Some bemoan the lack of basic telephone etiquette both in personal and professional calls. Telephone etiquette offers a way for people to function politely together in a society, eliminating frustration and communication mishaps. However, telephone etiquette works best when all know the rules.
Start early teaching children telephone etiquette. Don’t let a child pick up a phone unless he or she has a working knowledge of what to say. No one wants a frustrating conversation with a barely conversant one year old. Instead, train children who are about three to five, depending upon their speech ability, to learn how to answer a phone politely.
Answering a phone begins with a simple “Hello.” For children, basic telephone etiquette includes politely asking who the caller is. The person on the other end of the line should identify him or herself, but frequently this is not the case. Instruct the child to listen for an introduction before asking for one.

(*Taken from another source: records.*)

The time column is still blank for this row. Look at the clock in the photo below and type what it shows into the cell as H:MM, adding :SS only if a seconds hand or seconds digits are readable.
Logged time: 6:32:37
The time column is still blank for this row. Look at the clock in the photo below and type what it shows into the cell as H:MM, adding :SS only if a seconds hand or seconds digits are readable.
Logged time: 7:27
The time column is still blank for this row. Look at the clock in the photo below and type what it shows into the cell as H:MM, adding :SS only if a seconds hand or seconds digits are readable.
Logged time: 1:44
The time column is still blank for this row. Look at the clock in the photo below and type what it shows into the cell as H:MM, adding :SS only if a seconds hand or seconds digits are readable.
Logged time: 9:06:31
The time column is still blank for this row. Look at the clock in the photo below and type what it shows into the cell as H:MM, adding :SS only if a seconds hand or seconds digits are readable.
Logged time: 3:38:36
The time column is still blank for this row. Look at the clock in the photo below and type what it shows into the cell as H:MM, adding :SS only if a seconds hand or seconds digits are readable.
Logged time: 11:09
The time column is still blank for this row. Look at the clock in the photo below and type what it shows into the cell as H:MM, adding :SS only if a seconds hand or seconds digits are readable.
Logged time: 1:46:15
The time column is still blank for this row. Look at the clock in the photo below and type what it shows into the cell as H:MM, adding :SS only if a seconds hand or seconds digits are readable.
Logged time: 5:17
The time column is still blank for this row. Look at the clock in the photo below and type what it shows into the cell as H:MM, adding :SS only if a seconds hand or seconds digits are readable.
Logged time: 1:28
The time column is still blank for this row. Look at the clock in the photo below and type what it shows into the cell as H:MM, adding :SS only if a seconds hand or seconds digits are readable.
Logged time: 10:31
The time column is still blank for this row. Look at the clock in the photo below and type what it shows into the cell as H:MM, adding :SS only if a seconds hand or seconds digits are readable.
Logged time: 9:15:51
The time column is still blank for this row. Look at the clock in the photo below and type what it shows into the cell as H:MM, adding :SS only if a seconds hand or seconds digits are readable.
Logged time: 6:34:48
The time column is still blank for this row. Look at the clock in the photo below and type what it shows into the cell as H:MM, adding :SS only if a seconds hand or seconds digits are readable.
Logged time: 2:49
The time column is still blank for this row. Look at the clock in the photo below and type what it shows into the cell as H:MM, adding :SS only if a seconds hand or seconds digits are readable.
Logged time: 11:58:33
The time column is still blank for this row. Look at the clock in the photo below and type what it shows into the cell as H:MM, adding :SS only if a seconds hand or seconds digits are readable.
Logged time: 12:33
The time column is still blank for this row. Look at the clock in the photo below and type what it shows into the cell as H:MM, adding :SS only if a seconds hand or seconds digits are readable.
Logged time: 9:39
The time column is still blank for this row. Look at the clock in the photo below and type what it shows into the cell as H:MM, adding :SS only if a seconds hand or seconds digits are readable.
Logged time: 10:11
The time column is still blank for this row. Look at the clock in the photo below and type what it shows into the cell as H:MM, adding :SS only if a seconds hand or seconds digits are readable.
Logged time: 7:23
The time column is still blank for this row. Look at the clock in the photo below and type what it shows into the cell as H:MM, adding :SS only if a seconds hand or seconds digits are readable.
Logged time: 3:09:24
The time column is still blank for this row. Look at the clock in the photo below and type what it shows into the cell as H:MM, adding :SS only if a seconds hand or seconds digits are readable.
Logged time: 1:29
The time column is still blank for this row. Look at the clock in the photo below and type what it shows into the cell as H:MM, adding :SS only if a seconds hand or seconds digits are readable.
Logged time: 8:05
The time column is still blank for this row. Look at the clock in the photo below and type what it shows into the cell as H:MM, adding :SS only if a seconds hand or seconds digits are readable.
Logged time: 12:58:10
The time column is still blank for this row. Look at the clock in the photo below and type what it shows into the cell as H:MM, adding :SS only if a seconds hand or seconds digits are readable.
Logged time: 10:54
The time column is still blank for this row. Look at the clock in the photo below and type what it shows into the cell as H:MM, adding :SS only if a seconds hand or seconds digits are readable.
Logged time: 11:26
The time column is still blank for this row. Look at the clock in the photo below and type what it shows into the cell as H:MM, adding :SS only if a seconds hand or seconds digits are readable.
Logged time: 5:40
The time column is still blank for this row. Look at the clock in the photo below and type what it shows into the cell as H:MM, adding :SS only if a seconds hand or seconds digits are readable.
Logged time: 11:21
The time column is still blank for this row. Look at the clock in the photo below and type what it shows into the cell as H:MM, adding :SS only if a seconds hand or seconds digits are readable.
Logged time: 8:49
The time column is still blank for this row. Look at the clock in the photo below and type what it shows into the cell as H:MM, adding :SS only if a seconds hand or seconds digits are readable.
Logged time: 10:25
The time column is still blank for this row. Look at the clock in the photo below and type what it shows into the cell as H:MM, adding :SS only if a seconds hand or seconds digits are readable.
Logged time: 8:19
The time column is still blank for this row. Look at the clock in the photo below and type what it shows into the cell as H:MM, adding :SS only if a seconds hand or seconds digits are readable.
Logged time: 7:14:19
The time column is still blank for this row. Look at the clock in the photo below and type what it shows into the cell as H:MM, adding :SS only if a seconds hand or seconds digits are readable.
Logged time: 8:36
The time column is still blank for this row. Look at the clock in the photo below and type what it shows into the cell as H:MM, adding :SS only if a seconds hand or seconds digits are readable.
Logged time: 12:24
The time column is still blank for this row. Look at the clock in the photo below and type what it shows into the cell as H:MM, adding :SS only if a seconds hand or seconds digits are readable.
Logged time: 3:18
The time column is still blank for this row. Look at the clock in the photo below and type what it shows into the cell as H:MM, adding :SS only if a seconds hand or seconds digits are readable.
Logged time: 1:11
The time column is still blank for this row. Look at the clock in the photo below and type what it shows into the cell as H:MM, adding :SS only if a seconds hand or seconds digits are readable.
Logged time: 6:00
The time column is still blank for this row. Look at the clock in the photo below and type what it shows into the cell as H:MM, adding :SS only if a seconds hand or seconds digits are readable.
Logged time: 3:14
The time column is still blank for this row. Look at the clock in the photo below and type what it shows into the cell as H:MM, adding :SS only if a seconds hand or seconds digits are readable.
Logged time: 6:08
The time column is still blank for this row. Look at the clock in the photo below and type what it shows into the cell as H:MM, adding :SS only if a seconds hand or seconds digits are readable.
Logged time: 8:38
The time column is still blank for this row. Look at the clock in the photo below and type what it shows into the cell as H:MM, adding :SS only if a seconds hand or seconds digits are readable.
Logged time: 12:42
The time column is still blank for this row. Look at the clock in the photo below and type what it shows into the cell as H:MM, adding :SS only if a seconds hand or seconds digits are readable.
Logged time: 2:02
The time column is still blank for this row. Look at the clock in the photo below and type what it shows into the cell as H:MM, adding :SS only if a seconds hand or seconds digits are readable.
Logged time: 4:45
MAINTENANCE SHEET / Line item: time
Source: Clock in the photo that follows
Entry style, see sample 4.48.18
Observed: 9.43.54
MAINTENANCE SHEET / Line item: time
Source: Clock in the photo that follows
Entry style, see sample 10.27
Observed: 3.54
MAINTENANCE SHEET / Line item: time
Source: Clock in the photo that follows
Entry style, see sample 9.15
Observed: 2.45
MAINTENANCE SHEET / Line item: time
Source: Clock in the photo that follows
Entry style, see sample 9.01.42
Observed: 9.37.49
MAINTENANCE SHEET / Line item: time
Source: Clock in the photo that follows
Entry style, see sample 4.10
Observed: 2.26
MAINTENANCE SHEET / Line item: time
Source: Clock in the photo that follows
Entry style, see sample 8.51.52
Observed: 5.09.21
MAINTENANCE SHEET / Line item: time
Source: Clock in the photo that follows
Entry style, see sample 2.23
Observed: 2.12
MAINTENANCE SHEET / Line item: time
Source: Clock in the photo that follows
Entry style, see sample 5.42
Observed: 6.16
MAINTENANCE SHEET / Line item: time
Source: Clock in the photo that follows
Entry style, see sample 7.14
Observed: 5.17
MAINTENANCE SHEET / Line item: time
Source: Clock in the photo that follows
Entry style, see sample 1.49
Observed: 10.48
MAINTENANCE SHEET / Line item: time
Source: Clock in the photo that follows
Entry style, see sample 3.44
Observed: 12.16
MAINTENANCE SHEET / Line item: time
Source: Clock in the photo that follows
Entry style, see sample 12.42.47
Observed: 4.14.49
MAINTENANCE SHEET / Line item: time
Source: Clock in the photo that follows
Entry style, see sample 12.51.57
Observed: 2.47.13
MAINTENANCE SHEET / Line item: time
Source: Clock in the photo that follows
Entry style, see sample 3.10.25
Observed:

A sample of a beginning telephone etiquette approved call is the following:
At this point the child should be able to tell the parent who is calling, and not scream as loud as possible, “Hey mom, Bob Shipley is on the phone!” If for some reason the parent is occupied, changing a diaper, or in the bathroom, the child should return to the caller and state that the requested person is unavailable. At this point the child should take a number or message. The child should not disclose the requested person’s actions, such as “She’s in the bathroom.” He or she should merely state the parent cannot come to the phone and will call back quite soon.
Teaching this basic telephone etiquette to young children can result in lifelong mannerly habits toward callers. The next telephone etiquette rule is to make timely callbacks. If a child has vouched for a parent calling back quickly, the parent should do just that, unless an emergency arises.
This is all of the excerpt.